[Opening Text shown section]

Backcountry Journal: Biking, Paddling, & Hiking in British Columbia
In British Columbia, Canada, tucked alongside the Columbia River, you’ll find the tiny town of Revelstoke nestled under a multitude of lofty glaciated peaks. Yearning for an escape from Utah’s summer inferno, I stuffed my Subaru with my mountain bike, paddleboard, and backpacking gear to see what this famed ski town had to offer.
Photos by Bruno Long
Surrounded by National Parks, Revelstoke boasts a rich heritage in forestry, the railway industry and ski jumping. My adventure began with a mountain bike ride on the high alpine singletrack of Frisby Ridge. I marveled at stunning panoramic views of glaciers clinging to peaks of the Monashee range, Lake Revelstoke, crystalline tarns, and alpine meadows. Closer to town, we sampled the winding trails of Mt. MacPherson before heading out to the remote Sol Mountain Backcountry Lodge for hiking, biking and paddling. Only accessible by helicopter or snowmobile in the winter (or a jarring car ride along logging roads in the summer), Sol Mountain provided a total escape and blissful solitude—not to mention jaw-dropping sunsets. As it turned out, three weeks wasn’t nearly enough time to conquer all the objectives on my Revelstoke hit list. Paddling on Sol Lake, peak-bagging in the Selkirks, backpacking in the Monashees, and huckleberry hunting all the while convinced me that I needed to return this winter to determine if Revelstoke’s famed powder could possibly best Utah’s ‘Greatest Snow on Earth.’ I’ll be back … Eh!

[Closing Text shown section]

▸ **What to work on**:
1. How would you render this sentence from the Revelstoke travel piece in Spanish: "Surrounded by National Parks, Revelstoke boasts a rich heritage in forestry, the railway industry and ski jumping."?
2. Can you write out everything in the Revelstoke travel piece from "Backcountry Journal: Biking, Paddling, &" down to "had to offer.", substituting "kayak" for "paddleboard"?

[Opening Supplied entries section]

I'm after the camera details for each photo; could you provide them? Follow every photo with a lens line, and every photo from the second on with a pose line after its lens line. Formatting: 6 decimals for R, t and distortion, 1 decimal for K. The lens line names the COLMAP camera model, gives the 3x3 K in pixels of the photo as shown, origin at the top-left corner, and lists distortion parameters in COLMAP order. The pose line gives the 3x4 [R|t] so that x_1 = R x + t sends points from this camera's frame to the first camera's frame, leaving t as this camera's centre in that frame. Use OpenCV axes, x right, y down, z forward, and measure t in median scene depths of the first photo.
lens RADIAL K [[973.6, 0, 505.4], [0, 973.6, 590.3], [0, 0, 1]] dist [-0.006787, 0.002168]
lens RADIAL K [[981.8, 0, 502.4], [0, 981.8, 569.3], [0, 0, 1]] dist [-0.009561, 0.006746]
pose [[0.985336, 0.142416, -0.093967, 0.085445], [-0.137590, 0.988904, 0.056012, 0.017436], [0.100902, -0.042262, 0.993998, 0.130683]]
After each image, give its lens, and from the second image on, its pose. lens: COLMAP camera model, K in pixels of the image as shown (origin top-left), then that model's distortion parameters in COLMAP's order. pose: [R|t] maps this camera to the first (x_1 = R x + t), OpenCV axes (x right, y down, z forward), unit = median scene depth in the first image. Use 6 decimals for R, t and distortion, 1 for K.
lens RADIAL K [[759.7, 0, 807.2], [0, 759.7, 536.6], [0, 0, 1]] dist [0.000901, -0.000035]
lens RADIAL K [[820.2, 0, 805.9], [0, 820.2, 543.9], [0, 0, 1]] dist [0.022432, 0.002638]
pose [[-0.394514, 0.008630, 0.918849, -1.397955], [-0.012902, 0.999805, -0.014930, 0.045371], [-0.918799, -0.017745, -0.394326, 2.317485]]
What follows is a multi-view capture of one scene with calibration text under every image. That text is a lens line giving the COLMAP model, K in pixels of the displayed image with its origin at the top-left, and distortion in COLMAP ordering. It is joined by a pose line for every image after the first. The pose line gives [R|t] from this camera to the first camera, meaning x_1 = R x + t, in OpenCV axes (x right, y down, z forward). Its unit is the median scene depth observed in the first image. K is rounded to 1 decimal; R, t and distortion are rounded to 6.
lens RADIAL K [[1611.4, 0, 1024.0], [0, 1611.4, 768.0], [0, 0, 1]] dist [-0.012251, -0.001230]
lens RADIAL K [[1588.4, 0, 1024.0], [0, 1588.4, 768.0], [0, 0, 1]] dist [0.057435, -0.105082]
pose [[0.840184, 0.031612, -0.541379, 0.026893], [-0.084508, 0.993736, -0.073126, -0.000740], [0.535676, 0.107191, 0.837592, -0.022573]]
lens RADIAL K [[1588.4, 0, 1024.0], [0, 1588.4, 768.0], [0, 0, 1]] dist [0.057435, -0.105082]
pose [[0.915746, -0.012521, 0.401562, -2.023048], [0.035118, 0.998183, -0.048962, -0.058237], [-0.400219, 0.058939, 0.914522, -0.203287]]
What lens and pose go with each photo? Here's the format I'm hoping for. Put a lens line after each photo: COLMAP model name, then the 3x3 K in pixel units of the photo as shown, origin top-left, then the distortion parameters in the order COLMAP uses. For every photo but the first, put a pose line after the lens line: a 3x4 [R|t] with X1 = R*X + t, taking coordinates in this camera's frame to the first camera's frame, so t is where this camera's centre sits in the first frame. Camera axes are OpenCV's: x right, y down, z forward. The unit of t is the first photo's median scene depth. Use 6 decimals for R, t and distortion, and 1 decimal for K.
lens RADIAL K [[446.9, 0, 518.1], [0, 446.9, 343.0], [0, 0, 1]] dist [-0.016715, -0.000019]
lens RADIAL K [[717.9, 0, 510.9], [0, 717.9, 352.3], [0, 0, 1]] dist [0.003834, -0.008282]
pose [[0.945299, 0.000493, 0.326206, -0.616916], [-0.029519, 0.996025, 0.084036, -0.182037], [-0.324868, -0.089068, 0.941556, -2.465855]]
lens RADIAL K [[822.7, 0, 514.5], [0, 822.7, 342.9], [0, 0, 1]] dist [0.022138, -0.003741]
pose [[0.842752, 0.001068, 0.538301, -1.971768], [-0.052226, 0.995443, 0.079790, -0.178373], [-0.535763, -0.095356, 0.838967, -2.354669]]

[Closing Supplied entries section]

▸ **Numbered answers**:
1. Rodeada de parques nacionales, Revelstoke cuenta con un rico legado en la silvicultura, la industria ferroviaria y el salto de esquí.

2.
Backcountry Journal: Biking, Paddling, & Hiking in British Columbia
In British Columbia, Canada, tucked alongside the Columbia River, you’ll find the tiny town of Revelstoke nestled under a multitude of lofty glaciated peaks. Yearning for an escape from Utah’s summer inferno, I stuffed my Subaru with my mountain bike, kayak, and backpacking gear to see what this famed ski town had to offer.